Depois de um show dos tropicalistas, João Gilberto foi ao camarim. Caetano Velosonarrou o episódio numa entrevista, lembrando que, na ocasião, ficou apreensivo. Temia que o ídolo contido e minimalista detestasse a exuberância de cores no cenário e nos figurinos dos artistas. Segundo Caetano, João teria dito a ele algo como: “Cores, festas, balangandãs. Tenho tudo isso na minha voz”. Tinha mesmo.
Em sua música, João Gilberto fez um resumo do que o Brasil tem de melhor. A despeito de poucas e honrosas exceções, não era compositor. Mas poucos compositores criaram tanto e tão radicalmente quanto ele. É um daqueles casos de artistas reconhecidos e festejados em vida – e, mais que isso, estudado, esmiuçado, dissecado por ensaístas e biógrafos. O jornalista Ruy Castro mostrou como, trancado no banheiro, João Gilberto inventou a batida da Bossa Nova. Essa forma solitária de criar, ressoando na acústica dos azulejos, ou sentado na cama de pijama, o acompanhou pela vida afora. O acadêmico Walter Garcia Junior, num livro essencial, “A Contradição Sem Conflito”, passou suas músicas para a partitura – e mostrou como o violão de João Gilberto é o resumo da percussão de uma escola de samba. Uma orquestra de surdos, agogôs, caixas e tamborins vibra sob seus dedos entre a prima e o bordão.
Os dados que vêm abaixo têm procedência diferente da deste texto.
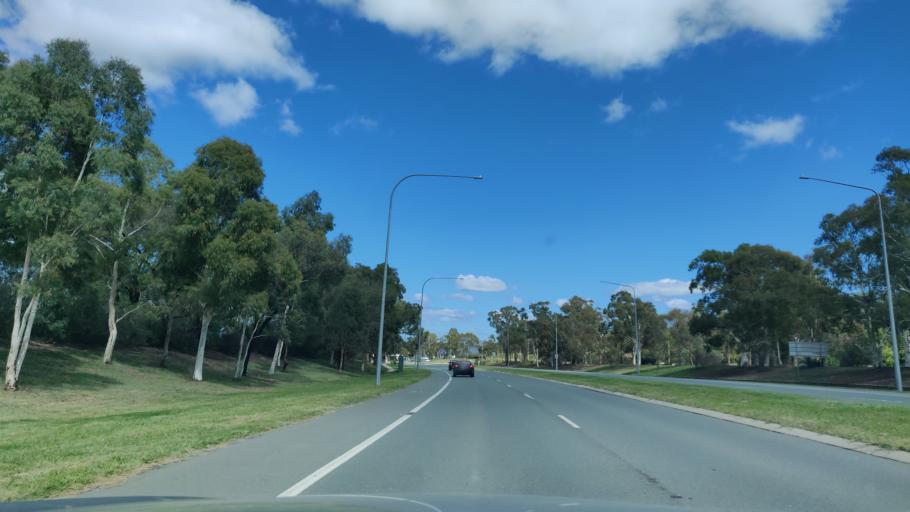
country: AU
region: Australian Capital Territory
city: Macarthur
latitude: -35.4008
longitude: 149.0658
- Foto: Facebook/Sofia GilbertoJoão Gilberto
João Gilberto resume também a tradição dos cantores brasileiros. Em suas primeiras gravações, como “crooner” do grupo Garotos da Lua, a voz dança no tempo, ora em fase, ora em defasagem. Tal procedimento era marca registrada de nosso maior popstar até então, Orlando Silva – de quem João era, explicitamente, um fã e seguidor. Nos Garotos da Lua, João se parece com Orlando, e em vários momentos ensaia um vozeirão que soa estranho para quem começou a ouvi-lo no sussurro de “Chega de Saudade”. Quando encontrou sua voz própria, João não era um rompimento com o estilo dos Carlos Galhardos e Franciscos Alves. Era, antes, um resumo das vozes dos que vieram antes dele.
Ouvidos apressados já compararam João a Chet Baker e a Bossa Nova ao jazz americano. O canto sussurrado de João não vem de Chet Baker, nem as harmonias dissonantes da Bossa Nova vêm do jazz americano. A voz de João Gilberto, como se disse, está mais para Orlando Silva que para qualquer cantor de jazz americano. E, embora os precursores da Bossa Nova, como Dick Farney, fossem fãs da fase jazzística de Frank Sinatra, a música brasileira já havia descoberto as dissonâncias muito antes disso. Elas estavam nos acordes de Pixinguinha e no violão dedilhado por Garoto no Cassino da Urca, onde muitos ouviam harmonias do francês Claude Debussy. Ecos de Garoto, ou de Debussy, que posteriormente foram parar na música de Tom Jobim. Impressionismo francês, choro e bossa nova. Fecha-se um ciclo. Ou, melhor dizendo, abre-se outro.
A música de João Gilberto resume o que de melhor existe no Brasil, mas não se limita às nossas fronteiras. Estão ali as cores e acordes da Tropicália, a batida dos sambas-enredo, a melodia fora do tempo dos cantores de vozeirão dos anos 40 e 50 – e muito, muito mais. João Gilberto buscou a essência da canção em diversos idiomas. João cantou de forma sublime em mau francês (Que Reste-t-il De Nos Amours, tema de um filme clássico de François Truffaut), inglês macarrônico (It’s wonderful), italiano de cantina (Estate). Globalizou-se muito antes de a palavra globalização ter sido inventada. Nos casos acima, aplicou sua bossa sobre a canção de musical da Broadway, a chanson francesa, a canzone italiana. No dia de sua morte, ressoa sua reinvenção radical de um bolero, “Eclipse”. O compasso quaternário se derrete ao sabor da emoção da letra e vira quase uma declamação: “Eclipse de luz en el cielo, ausencia de luz en el mar, muy solo com mi desconsuelo, mirando la noche mi puso a llorar”.
Seis de julho marca a data da morte de um de nossos artistas essenciais. Eclipse de luz no céu numa tarde de sol no Brasil.